Refractory nanophotonics, or nanophotonics at high temperatures, can revolutionize many applications, including novel infrared sources, ultrahigh density data storage, innovative chemical sensing techniques, and waste heat recovery. In particular, extremely anisotropic optical materials stable at high temperatures are very interesting and promising for revolutionary applications. However, the lack of such materials limits the scope of nanophotonics and its application at high temperatures. Here, we demonstrated that macroscopically aligned carbon nanotubes make an excellent refractory material platform for nanophotonic devices. Aligned carbon nanotubes are thermally stable up to 1600 °C and exhibit extreme anisotropy: metallic in one direction and insulating in the other two directions. Such extreme anisotropy results in an exceptionally large photonic density-of-states (PDOS) over a broadband spectrum range (longer than 4.3 μm) in the mid-infrared, manifesting as strong resonances in deeply subwavelength-sized cavities. We demonstrate polarized, spectrally selective, thermal emission from aligned carbon nanotube films and indefinite cavities of volume as small as ∼λ3/700 operating at 700 °C. These experiments suggest that aligned carbon nanotubes enhance PDOS and hence also thermal photon density by over 2 orders of magnitude, making them a promising refractory nanophotonics platform.

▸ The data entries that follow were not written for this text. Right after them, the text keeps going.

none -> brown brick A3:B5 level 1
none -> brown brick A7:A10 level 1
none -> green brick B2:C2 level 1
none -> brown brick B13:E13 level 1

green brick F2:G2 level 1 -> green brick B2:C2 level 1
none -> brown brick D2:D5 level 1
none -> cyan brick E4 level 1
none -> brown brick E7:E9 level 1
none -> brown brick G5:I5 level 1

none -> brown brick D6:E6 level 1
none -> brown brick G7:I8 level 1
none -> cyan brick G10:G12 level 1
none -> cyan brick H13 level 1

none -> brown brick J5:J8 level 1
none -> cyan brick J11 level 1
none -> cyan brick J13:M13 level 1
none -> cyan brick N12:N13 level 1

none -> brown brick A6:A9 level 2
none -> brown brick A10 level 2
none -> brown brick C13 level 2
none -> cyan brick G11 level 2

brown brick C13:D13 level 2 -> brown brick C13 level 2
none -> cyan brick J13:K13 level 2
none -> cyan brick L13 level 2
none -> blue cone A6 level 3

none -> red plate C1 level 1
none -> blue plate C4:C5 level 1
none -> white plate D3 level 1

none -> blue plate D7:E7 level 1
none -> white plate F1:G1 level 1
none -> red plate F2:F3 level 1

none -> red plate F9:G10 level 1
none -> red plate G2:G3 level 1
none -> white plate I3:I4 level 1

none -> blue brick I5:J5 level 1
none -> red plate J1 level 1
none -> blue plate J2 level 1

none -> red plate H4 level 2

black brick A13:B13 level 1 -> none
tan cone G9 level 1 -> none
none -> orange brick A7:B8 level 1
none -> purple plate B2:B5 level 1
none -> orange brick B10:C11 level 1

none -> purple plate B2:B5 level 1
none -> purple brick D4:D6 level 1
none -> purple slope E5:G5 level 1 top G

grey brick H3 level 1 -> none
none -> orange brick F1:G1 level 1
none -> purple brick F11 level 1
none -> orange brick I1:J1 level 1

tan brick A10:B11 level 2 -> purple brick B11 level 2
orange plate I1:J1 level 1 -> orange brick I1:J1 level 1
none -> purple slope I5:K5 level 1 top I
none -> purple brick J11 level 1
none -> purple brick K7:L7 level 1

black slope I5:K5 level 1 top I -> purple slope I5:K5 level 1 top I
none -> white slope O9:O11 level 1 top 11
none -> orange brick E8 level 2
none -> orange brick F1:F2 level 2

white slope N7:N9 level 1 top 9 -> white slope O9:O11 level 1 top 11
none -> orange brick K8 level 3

For more information, refer to the news article, youtube video, Bloomberg interview, and the published paper.

4 thoughts on “Aligned carbon nanotubes tame thermal radiation!”

  1. This is one of the most promising energy technologies I’ve ever seen! Are there any companies bring this concept to the commercial market?

    1. Yes, there are many companies that are interested in this work. We are working towards a prototype.